Last year, Apple acknowledged it had licensed ActiveSync to enable better synchronization between Exchange Server and the iPhone.  ActiveSync, as explained on Microsoft’s Web site, is “a communication protocol that enables mobile, ‘over-the-air’ access to your e-mail messages, schedules, contacts, tasks lists, and other Exchange Server mailbox data.

On February 9, Microsoft announced that Google had become the latest ActiveSync licensee. Google apparently is licensing ActiveSync in order to allow tighter synchronization between Exchange and its  newly unveiled Google Sync service.
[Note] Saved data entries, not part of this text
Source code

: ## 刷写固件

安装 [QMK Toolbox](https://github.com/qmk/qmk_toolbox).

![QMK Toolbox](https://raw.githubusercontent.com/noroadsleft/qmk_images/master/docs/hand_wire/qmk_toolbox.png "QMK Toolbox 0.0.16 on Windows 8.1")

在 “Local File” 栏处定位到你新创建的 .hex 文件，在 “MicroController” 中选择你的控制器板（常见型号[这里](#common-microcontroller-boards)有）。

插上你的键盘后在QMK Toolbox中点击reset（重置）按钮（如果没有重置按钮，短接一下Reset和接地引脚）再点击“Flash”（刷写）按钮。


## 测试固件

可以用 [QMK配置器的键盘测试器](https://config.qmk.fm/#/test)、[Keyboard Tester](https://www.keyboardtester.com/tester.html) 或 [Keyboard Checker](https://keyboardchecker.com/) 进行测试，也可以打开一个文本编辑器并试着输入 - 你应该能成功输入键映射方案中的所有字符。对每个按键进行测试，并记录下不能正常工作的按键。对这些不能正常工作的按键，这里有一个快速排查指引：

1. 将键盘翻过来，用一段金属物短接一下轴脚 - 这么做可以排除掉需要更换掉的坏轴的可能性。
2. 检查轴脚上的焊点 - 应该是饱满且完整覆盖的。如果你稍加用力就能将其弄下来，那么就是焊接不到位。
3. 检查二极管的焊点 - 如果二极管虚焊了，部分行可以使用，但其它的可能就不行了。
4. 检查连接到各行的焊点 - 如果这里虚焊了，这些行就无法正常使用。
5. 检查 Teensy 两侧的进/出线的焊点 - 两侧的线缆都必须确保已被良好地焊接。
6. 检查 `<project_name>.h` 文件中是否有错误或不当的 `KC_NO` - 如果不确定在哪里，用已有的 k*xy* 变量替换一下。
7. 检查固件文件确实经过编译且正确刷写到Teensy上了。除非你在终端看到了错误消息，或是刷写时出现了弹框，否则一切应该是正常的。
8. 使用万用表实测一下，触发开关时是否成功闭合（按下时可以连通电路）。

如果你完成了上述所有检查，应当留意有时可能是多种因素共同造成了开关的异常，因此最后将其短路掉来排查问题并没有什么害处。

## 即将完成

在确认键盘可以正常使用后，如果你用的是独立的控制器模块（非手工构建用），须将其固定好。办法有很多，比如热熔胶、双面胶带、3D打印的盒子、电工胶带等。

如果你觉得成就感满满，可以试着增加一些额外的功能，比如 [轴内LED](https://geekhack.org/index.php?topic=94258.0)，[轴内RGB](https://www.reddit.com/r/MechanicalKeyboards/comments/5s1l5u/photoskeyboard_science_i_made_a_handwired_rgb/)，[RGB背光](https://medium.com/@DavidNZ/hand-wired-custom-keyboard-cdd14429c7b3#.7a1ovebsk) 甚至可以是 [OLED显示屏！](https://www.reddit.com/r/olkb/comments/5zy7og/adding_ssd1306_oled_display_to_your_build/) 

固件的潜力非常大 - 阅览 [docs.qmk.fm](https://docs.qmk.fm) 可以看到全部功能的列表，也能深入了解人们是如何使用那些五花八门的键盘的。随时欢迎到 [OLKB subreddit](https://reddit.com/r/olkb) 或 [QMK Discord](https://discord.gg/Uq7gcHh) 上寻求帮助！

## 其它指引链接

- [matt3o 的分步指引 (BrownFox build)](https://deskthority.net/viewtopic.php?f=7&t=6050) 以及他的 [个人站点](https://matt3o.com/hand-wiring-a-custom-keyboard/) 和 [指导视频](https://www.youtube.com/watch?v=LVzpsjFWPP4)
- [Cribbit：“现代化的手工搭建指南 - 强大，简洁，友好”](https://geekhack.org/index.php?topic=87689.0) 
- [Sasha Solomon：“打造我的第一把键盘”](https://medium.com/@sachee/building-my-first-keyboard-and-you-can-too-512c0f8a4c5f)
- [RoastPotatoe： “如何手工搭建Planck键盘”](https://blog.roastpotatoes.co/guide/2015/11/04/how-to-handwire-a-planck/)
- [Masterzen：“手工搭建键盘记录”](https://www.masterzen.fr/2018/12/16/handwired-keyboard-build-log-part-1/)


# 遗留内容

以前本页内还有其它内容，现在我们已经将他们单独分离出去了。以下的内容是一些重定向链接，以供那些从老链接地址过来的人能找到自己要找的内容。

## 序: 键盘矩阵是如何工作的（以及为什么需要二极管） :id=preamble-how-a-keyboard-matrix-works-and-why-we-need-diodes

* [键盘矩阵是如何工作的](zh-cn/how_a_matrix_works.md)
(Just to be clear: Google didn’t announce it was licensing ActiveSync; Microsoft announced it for them. Today’s announcement on the Google blog never mentions ActiveSync at all. Instead it mentions Windows Mobile.)

Google’s Google Sync sounds very much like the Microsoft My Phone (Skybox) service that the Redmondians are slated to launch next week at the World Mobile Congress show in Barcelona.

Microsoft has licensed ActiveSync to a number of mobile vendors, including Nokia, Palm, Sony Ericsson and others. The standard fee Microsoft charges its ActiveSync licensees is $100,000 “or first-year’s royalties, whichever is higher, with a per unit royalty thereafter.”